We have shown that growth of cancer cells unresponsive to an allosteric mTOR inhibitor can still be sensitive to mTOR kinase blockade, with AZD8055 substantially inhibiting samples and our additional results here are encour aging in that they show AZD8055 is also highly growth inhibitory Inhibitors,Modulators,Libraries in a further ER acquired endocrine resistant model, T47D tamR. Our TamR and MCF7 X signalling studies indicate that the difference in the mechanism of action of these drugs enables AZD8055 to target mTORC2 signalling in addition to mTORC1. thus, basal p Aktser 473 is rapidly and substantially inhibited by AZD8055 in both models but is unaffected by RAD001. Furthermore, inhibition of a negative feedback loop downstream of mTORC1 can result in induction of Akt activity in patients treated with everolimus.

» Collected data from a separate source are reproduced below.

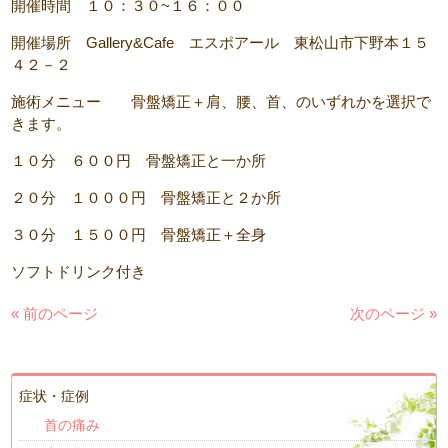
開催時間 １０：３０~１６：００
開催場所 Gallery&Cafe エスポアール 東松山市下野本１５
４２－２
施術メニュー 骨盤矯正＋肩、腰、首、のいずれかを選択で
きます。
１０分 ６００円 骨盤矯正と一か所
２０分 １０００円 骨盤矯正と２か所
３０分 １５００円 骨盤矯正＋全身
ソフトドリンク付き
« 前のページ
次のページ »
症状・症例
首の痛み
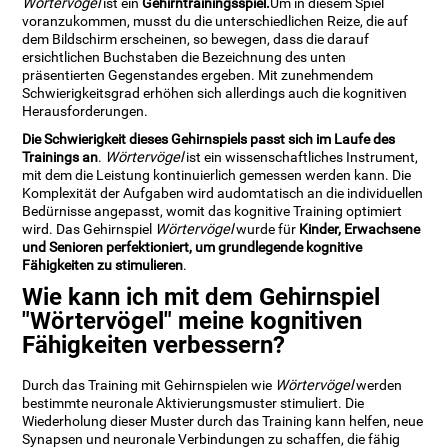
Wörtervögel
ist ein
Gehirntrainingsspiel.
Um in diesem Spiel
voranzukommen, musst du die unterschiedlichen Reize, die auf
dem Bildschirm erscheinen, so bewegen, dass die darauf
ersichtlichen Buchstaben die Bezeichnung des unten
präsentierten Gegenstandes ergeben. Mit zunehmendem
Schwierigkeitsgrad erhöhen sich allerdings auch die kognitiven
Herausforderungen.
Die Schwierigkeit dieses Gehirnspiels passt sich im Laufe des
Trainings an
.
Wörtervögel
ist ein wissenschaftliches Instrument,
mit dem die Leistung kontinuierlich gemessen werden kann. Die
Komplexität der Aufgaben wird audomtatisch an die individuellen
Bedürnisse angepasst, womit das kognitive Training optimiert
wird. Das Gehirnspiel
Wörtervögel
wurde für
Kinder, Erwachsene
und Senioren perfektioniert, um grundlegende kognitive
Fähigkeiten zu stimulieren
.
Wie kann ich mit dem Gehirnspiel
"Wörtervögel" meine kognitiven
Fähigkeiten verbessern?
Durch das Training mit Gehirnspielen wie
Wörtervögel
werden
bestimmte neuronale Aktivierungsmuster stimuliert. Die
Wiederholung dieser Muster durch das Training kann helfen, neue
Synapsen und neuronale Verbindungen zu schaffen, die fähig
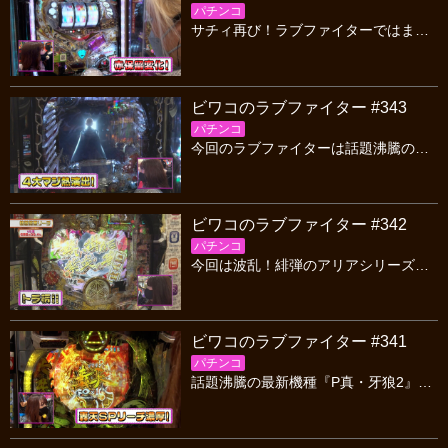
パチンコ
サチィ再び！ラブファイターではまったく活躍できない男のリベンジバトル！絶対に負けられない中、一体どんな立ち回りを見せるのか！？サチィのガチ実戦にご注目ください！
ビワコのラブファイター #343
パチンコ
今回のラブファイターは話題沸騰の新台「Pワンパンマン」を最速実戦！最速公開！ALL1500発のワンパンRUSHはもちろん、通常時も徹底紹介いたします！乞うご期待
ビワコのラブファイター #342
パチンコ
今回は波乱！緋弾のアリアシリーズ最新作・黄門ちゃまシリーズ最新作の２機種実戦！ゴチ装置の破壊力は要必見！出玉の限界を超える？ひょんなことから人生を考える展開に…
ビワコのラブファイター #341
パチンコ
話題沸騰の最新機種『P真・牙狼2』を実戦！トータル継続率81%の黄金STを徹底解説いたします！ビワコと抜群の相性を誇る牙狼シリーズで大勝なるか！？乞うご期待！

This event may limit the effectiveness of mTORC1 targeting therapy since it can be associated with shortened time to progression in pa tients. However, in both Inhibitors,Modulators,Libraries TamR and MCF7 X cells, basal Akt ser473 inhibition by AZD8055 was sus tained with no up regulation over 24 hours treatment. A similar response to AZD8055 has been reported in fur ther breast cancer cell lines, while clinically a close analogue of AZD8055, AZD2014, also inhibits Inhibitors,Modulators,Libraries pAKT, pS6 and p4EBP 1 in some tumours. AZD8055 has previously been reported to induce cell death and autophagy in lung and leukaemia cancer cells, contrasting rapalogues that are often poor inducers of cell death. In the present study, some cell death was induced in TamR but not in MCF7 X cells by AZD8055. Since bcl 2 mRNA was detected basally in MCF7 X, but Inhibitors,Modulators,Libraries not in TamR cells, this anti apoptotic factor may contribute towards the somewhat reduced AZD8055 sensitivity in MCF7 X versus TamR cells. Interest ingly, rapamycin resistant tumours have previously been reported to express high levels of bcl 2.